#### Passage

Marilee Flowering Crab
There is a new flowering crab in town, and its name is Marilee. It is appealing for at least two reasons in regard to street tree use. It is columnar and is said to be fruitless. In addition, of course, it is flowering, actually heavy flowering, which makes it a very showy tree.
We are most familiar with the Marilee Flowering Crab because it was found and patented right here in the Skagit Valley near Mount Vernon, Washington. It has also been in the Flowering Crab Planting Trials at the WSU Extension in Mount Vernon, and is available from Urban Forest Nursery, Inc.
The photo to the left is of the parent tree at approximately 20 years old. This is a very upright tree, and nursery grown trees with a 5′ to 6′ crown height will provide an excellent narrow form. The ultimate height is unclear, but it is estimated to peak at about 22′ to 25′ with a width of approximately 6′ to 8’. The flower starts as a dark pink bud then opens to a near pure white. However, from a distance, the younger buds create a mottled red to white appearance. The leaf is a typical dark green color and Malus shape. As a small spur type tree, there are not many branches when young, but based on the growth of the parent, the tree becomes more dense over time. Like most flowering crabs, they transplant easily, especially during the dormant season.

########

_What to do:_
a: Return the text of the Marilee Flowering Crab article word for word, from "We are most" to "Forest Nursery, Inc.".
b: In the Marilee Flowering Crab article, what color is the flower when it is still a bud?
c: Write the next part of the Marilee Flowering Crab article, picking up after its final sentence.
The rows after this point come from a different source.

#### Data

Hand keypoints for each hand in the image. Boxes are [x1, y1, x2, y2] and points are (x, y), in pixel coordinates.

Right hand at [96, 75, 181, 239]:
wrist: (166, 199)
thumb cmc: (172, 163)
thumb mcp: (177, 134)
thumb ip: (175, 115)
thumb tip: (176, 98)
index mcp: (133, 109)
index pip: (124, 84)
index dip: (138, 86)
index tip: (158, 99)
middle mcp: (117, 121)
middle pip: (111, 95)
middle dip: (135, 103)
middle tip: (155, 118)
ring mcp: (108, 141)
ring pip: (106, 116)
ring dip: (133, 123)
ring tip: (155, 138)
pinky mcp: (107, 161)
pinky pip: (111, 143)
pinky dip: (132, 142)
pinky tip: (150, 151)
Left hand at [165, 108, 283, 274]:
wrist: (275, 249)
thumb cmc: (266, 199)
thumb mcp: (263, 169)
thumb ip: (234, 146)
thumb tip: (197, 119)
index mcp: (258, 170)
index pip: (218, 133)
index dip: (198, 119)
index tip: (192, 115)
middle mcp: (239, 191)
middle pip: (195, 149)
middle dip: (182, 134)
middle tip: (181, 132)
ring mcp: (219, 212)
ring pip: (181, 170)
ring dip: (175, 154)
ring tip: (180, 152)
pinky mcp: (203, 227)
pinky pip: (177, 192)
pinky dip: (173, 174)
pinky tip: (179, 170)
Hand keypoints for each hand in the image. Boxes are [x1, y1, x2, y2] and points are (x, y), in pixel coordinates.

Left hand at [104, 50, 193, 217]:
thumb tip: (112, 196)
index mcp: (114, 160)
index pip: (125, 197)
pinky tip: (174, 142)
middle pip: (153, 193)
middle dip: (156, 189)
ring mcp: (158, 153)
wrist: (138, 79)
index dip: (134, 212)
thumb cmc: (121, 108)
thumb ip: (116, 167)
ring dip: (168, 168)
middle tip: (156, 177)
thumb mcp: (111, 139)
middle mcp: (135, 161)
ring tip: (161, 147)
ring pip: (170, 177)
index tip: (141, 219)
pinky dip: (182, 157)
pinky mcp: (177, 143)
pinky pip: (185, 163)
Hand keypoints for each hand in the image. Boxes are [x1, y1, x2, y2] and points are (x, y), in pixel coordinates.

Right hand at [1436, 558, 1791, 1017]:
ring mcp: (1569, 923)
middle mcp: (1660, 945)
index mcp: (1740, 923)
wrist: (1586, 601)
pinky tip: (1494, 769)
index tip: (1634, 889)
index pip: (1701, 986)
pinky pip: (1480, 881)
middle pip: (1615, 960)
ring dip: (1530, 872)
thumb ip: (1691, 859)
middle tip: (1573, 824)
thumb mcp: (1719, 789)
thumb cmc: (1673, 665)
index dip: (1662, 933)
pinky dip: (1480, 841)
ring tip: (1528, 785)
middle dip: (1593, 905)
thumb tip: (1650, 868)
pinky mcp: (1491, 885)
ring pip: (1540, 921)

########

_List of answers:_
a:
We are most familiar with the Marilee Flowering Crab because it was found and patented right here in the Skagit Valley near Mount Vernon, Washington. It has also been in the Flowering Crab Planting Trials at the WSU Extension in Mount Vernon, and is available from Urban Forest Nursery, Inc.

b: Dark pink.

c:
The original owner and founder, Mr. Marvin Jarmin, reports they have seen no disease or insect problems. As for its fruitlessness, he reports seeing only a few shriveled fruits on the tree in only some years. We have seen the same on trees grown in our nursery. A few fruits are apparently not unusual on so called fruitless tree varieties. For example, most of us have observed fruit on other ‘fruitless’ tree varieties such as Flowering Plums and Pears.
Marvin reported that Schmidt and Carlton Nursery in Oregon have these trees in production and will soon be available to the industry at large. We were able to acquire some of the first grafted liners, so we have some available now. This should become another great tree selection for planting under power-lines, as well as where buildings or traffic require a narrow form tree.